**YOUR OBJECTIVE**
Answer these questions from the text on hip fractures and recovery:
1. Within how many hours after the injury should a fractured hip bone be set?
2. In what form do wearable med alert systems typically come?
3. How long a hospital stay do hip surgeries typically require?

**TEXT EXCERPT**
=== Begin Enclosure ===
Hip fractures and deterioration of the hip joint are issues experienced almost exclusively by seniors over the age of 60, and surgical intervention is often necessary to restore mobility. If you suffer a fractured hip, which is often caused by a fall, early treatment is critical. The broken bone should be set within the first 48 hours after the injury. As seniors are prone to falls for various reasons, and weakened bones make it more likely for delicate bones to fracture, many seniors choose to wear med alert systems that will allow them to contact help after a fall – without picking up a phone.
Wearable med alert systems typically come in the form of a pendant or bracelet with a discreet button that, when pushed, will connect the wearer with an operator who can contact appropriate medical or emergency services. Some also include an option to notify a neighbor or loved one for less serious accidents. Check out our reviews page for a comparison of some of the top med alert systems.
Tips to Speed Recovery
Whether you’ve undergone hip surgery due to a traumatic injury such as a fall, or to correct a long-term condition like osteoarthritis, the period after surgery is often the most critical to ensure a full and speedy recovery. The following tips can, under the guidance of your physician, help you to get back on your feet more quickly:
Don’t delay physical therapy. Ideally, most patients who have undergone hip surgery should already be starting some form of physical therapy the first day post-surgery, beginning with working on range of motion while in bed, and then gradually progressing to transferring to a chair and then to full weight bearing.
Make adjustments to your home. Many seniors value some degree of independence, and undergoing hip surgery can result in a fear that independence could be lost. Talk to an occupational therapist about adjustments you can make to your shower, toilet, and bed to keep you moving safely and independently.
Stay connected. Hip surgeries typically require a hospital stay of 4-7 days, though longer stays are not uncommon. Loneliness can lead to depression and slow recovery, so stay connected with your social system by inviting friends and family to stop by and visit you in the hospital, and when you return to your home.
=== End Enclosure ===
**EXTRACTED ENTRIES**
=== Begin Enclosure ===
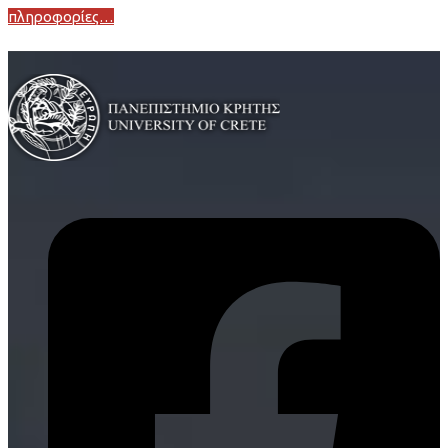
πληροφορίες…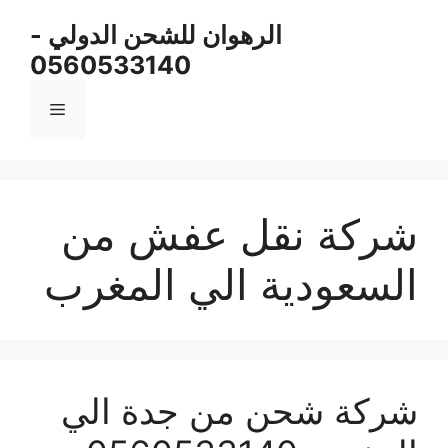
نتقل
الرهوان للشحن الدولي -
لى
0560533140
لمحتوى
القائمة
شركة نقل عفش من
السعودية الي المغرب
شركة شحن من جدة الي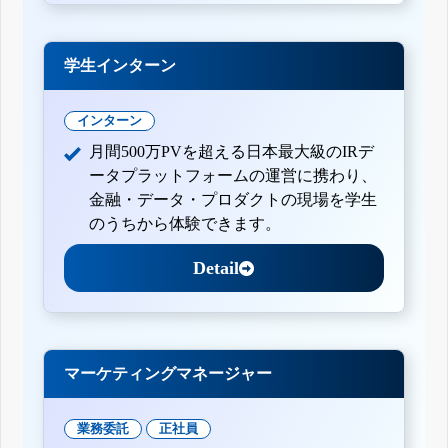
学生インターン
インターン
月間500万PVを超える日本最大級のIRデ
ータプラットフォームの運営に携わり、
金融・データ・プロダクトの現場を学生
のうちから体験できます。
Detail
マーケティングマネージャー
業務委託
正社員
=== End Enclosure ===
**ANSWER BOX**
1. Within the first 48 hours.
2. A pendant or bracelet with a discreet button.
3. 4-7 days, though longer stays are not uncommon.